[[ Material supplied open ]]

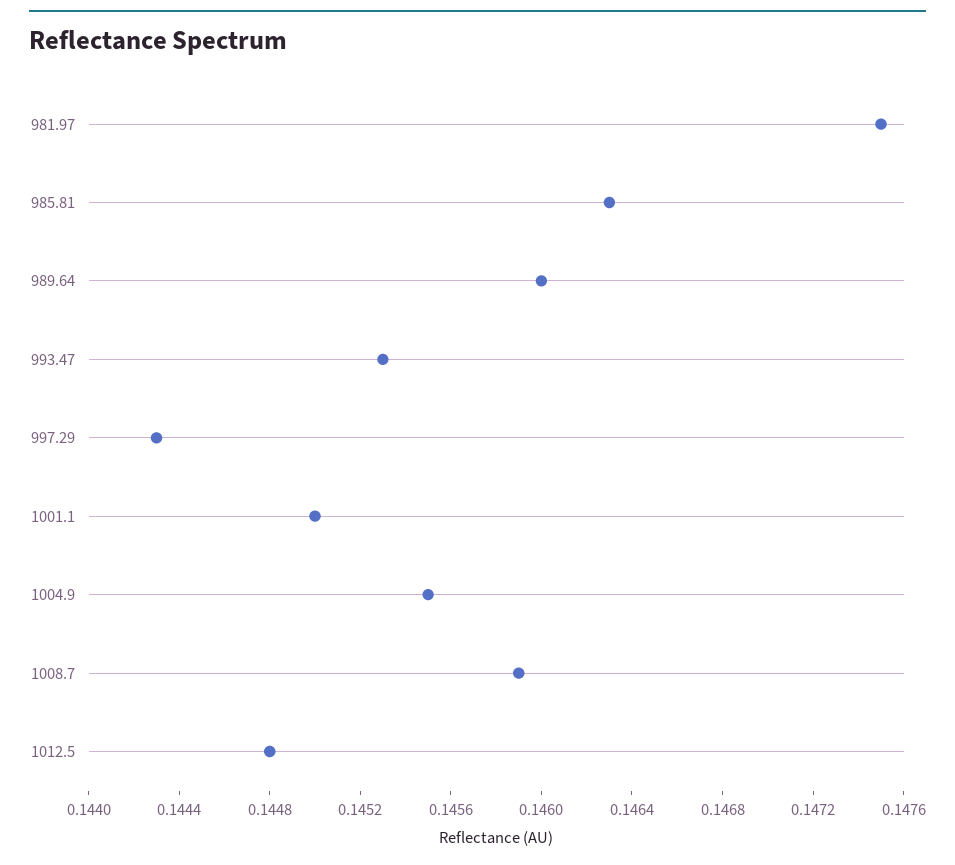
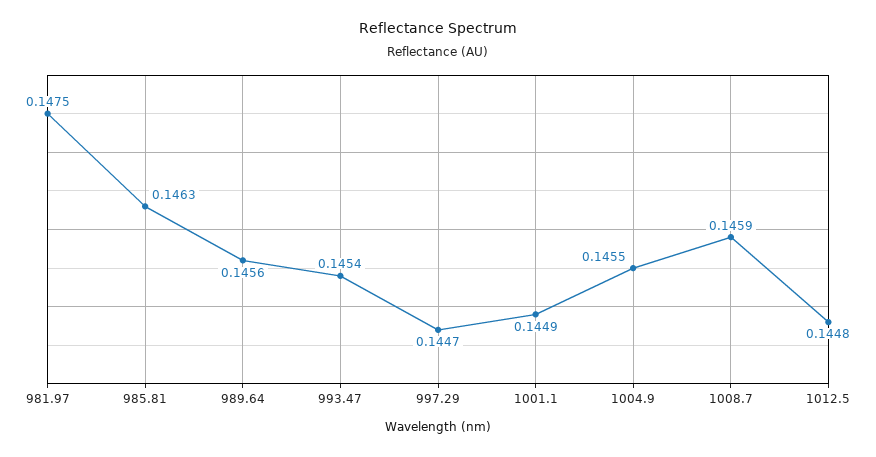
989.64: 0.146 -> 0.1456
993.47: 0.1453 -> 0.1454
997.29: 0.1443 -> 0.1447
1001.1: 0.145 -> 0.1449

[[ Material supplied closed ]]
[[ Material supplied open ]]

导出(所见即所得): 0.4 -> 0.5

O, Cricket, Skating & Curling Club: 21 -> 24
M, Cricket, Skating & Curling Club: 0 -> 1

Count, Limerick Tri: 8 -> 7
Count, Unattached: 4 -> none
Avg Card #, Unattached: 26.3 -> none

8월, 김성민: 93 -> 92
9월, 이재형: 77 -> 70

[[ Material supplied closed ]]

**What you should do**
All lines above from the one containing "导出(所见即所得): 0.4 -> 0.5" to the one containing "9월, 이재형: 77 -> 70" must be repeated exactly, both lines included, and no others.

**Solution**
导出(所见即所得): 0.4 -> 0.5

O, Cricket, Skating & Curling Club: 21 -> 24
M, Cricket, Skating & Curling Club: 0 -> 1

Count, Limerick Tri: 8 -> 7
Count, Unattached: 4 -> none
Avg Card #, Unattached: 26.3 -> none

8월, 김성민: 93 -> 92
9월, 이재형: 77 -> 70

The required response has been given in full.